LISTED RECORDS:
====

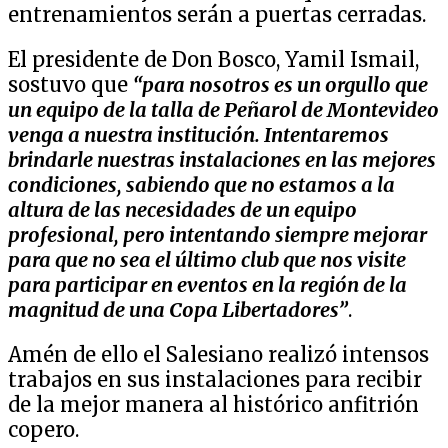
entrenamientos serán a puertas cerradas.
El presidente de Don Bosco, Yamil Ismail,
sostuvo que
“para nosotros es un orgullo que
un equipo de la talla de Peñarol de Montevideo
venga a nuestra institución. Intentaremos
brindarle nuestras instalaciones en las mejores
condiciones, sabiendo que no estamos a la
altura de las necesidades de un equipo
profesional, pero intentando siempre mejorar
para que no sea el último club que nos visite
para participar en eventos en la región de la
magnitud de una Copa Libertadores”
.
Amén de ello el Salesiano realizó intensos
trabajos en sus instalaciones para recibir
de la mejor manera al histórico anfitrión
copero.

====

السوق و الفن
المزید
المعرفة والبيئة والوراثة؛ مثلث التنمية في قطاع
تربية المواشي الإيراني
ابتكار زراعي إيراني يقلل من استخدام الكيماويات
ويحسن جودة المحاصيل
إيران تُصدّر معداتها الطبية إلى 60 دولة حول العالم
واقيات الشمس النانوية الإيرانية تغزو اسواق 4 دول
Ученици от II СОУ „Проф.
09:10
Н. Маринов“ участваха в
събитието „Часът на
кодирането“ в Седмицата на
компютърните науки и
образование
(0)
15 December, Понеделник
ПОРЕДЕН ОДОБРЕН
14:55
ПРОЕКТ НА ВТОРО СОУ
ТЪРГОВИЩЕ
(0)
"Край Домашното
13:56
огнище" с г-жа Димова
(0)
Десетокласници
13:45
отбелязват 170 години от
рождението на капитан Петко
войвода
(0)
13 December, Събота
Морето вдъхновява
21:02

====

Each line of the records that holds the word "instalaciones" should be copied out.

FINISHED EXERCISE:
brindarle nuestras instalaciones en las mejores
trabajos en sus instalaciones para recibir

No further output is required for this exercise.